» REQUIRED WORK:
Type out the lines below exactly, from the first through the line holding "130 59 48.31", and include no pictures.

» Saved data entries:
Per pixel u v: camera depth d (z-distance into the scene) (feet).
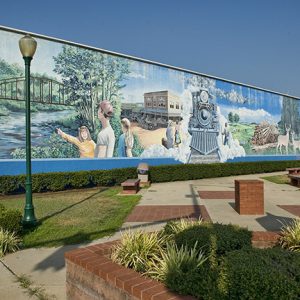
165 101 73.00
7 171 49.37
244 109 95.66
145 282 10.68
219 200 39.83
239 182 31.19
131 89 66.03
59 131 55.06
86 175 52.24
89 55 59.52
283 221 27.89
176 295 9.83
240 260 10.41
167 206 35.65
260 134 100.99
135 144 66.39
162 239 14.56
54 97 54.75
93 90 59.93
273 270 9.46
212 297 9.37
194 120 80.02
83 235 23.32
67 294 13.55
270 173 89.40
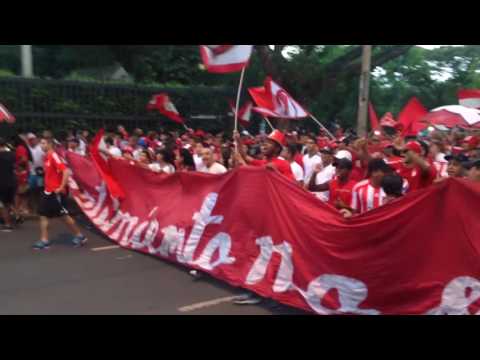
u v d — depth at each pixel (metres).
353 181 5.96
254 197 5.84
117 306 5.55
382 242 4.57
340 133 15.70
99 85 14.41
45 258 7.55
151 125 15.60
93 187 9.13
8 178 9.53
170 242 7.21
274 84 7.82
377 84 34.03
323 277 4.97
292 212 5.29
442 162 7.58
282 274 5.40
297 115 7.96
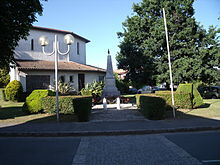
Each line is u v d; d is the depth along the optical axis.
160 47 19.83
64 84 19.75
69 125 8.04
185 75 18.22
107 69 17.55
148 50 20.05
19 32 9.57
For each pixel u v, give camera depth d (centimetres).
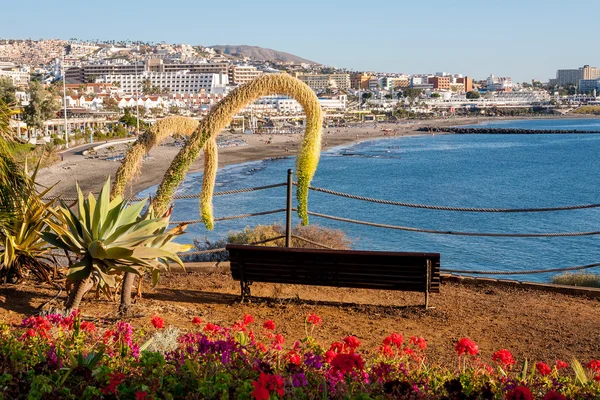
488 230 3366
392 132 16088
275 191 5125
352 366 308
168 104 17262
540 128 18612
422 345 411
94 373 323
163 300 669
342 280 657
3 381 308
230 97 498
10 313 584
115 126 11569
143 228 539
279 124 17412
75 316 464
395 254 634
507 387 334
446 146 11794
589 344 555
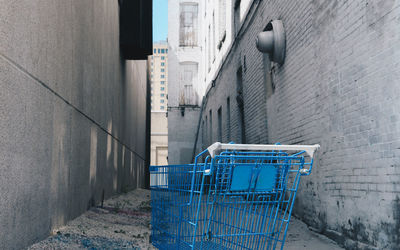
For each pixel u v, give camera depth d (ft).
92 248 12.07
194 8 78.69
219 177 8.65
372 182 13.08
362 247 13.44
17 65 9.95
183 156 74.74
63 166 15.10
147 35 36.14
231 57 44.47
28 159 10.85
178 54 77.61
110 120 28.94
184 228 10.04
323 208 17.48
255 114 32.32
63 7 14.69
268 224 9.08
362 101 13.88
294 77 21.97
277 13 25.62
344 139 15.37
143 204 29.32
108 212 21.62
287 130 23.38
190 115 76.07
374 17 12.97
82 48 18.57
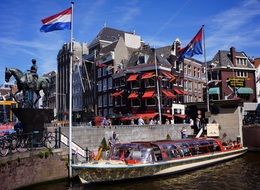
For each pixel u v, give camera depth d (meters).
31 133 16.25
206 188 15.85
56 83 70.44
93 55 55.72
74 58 63.12
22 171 15.07
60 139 18.28
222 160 23.08
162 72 42.47
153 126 27.53
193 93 49.50
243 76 52.91
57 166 17.27
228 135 28.69
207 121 30.41
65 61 66.56
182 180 17.62
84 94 57.81
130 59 48.31
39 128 18.53
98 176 16.27
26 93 19.48
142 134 26.38
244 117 30.84
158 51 48.50
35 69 19.81
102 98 51.59
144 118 39.59
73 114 60.59
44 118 18.83
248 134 28.25
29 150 15.88
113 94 46.19
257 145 27.83
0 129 27.62
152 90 42.28
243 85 50.41
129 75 44.97
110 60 50.28
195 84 50.47
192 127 31.22
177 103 43.94
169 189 15.73
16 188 14.65
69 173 17.38
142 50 47.12
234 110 28.62
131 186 16.30
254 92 53.09
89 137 21.83
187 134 30.09
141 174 17.30
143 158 17.73
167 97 42.25
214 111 29.56
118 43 51.06
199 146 21.56
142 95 43.12
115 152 18.36
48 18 18.09
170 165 18.59
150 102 42.53
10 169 14.23
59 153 17.53
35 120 18.44
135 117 40.25
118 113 46.53
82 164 16.44
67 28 18.12
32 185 15.73
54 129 19.30
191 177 18.39
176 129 29.86
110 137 23.42
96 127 22.41
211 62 53.28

» TASK RESPONSE:
Per pixel u v: camera depth d (z-distance into the scene) (feet).
165 101 73.00
7 171 49.37
244 109 95.66
145 282 10.68
219 200 39.83
239 182 31.19
131 89 66.03
59 131 55.06
86 175 52.24
89 55 59.52
283 221 27.89
176 295 9.83
240 260 10.41
167 206 35.65
260 134 100.99
135 144 66.39
162 239 14.56
54 97 54.75
93 90 59.93
273 270 9.46
212 297 9.37
194 120 80.02
83 235 23.32
67 294 13.55
270 173 89.40
u v d — depth at each pixel (metres).
353 181 5.96
254 197 5.84
117 306 5.55
382 242 4.57
340 133 15.70
99 85 14.41
45 258 7.55
151 125 15.60
93 187 9.13
8 178 9.53
170 242 7.21
274 84 7.82
377 84 34.03
323 277 4.97
292 212 5.29
442 162 7.58
282 274 5.40
297 115 7.96
Each line is u v d; d is the depth along the optical axis.
160 47 19.83
64 84 19.75
69 125 8.04
185 75 18.22
107 69 17.55
148 50 20.05
19 32 9.57
For each pixel u v, give camera depth d (centimetres).
488 230 3366
392 132 16088
275 191 5125
352 366 308
168 104 17262
540 128 18612
422 345 411
94 373 323
163 300 669
342 280 657
3 381 308
230 97 498
10 313 584
115 126 11569
143 228 539
279 124 17412
75 316 464
395 254 634
507 387 334
446 146 11794
589 344 555
For each pixel u v, give camera depth d (ft).
92 248 12.07
194 8 78.69
219 177 8.65
372 182 13.08
362 247 13.44
17 65 9.95
183 156 74.74
63 166 15.10
147 35 36.14
231 57 44.47
28 159 10.85
178 54 77.61
110 120 28.94
184 228 10.04
323 208 17.48
255 114 32.32
63 7 14.69
268 224 9.08
362 101 13.88
294 77 21.97
277 13 25.62
344 139 15.37
143 204 29.32
108 212 21.62
287 130 23.38
190 115 76.07
374 17 12.97
82 48 18.57
For each pixel u v, give camera depth d (meters).
31 133 16.25
206 188 15.85
56 83 70.44
93 55 55.72
74 58 63.12
22 171 15.07
60 139 18.28
222 160 23.08
162 72 42.47
153 126 27.53
193 93 49.50
243 76 52.91
57 166 17.27
228 135 28.69
207 121 30.41
65 61 66.56
182 180 17.62
84 94 57.81
130 59 48.31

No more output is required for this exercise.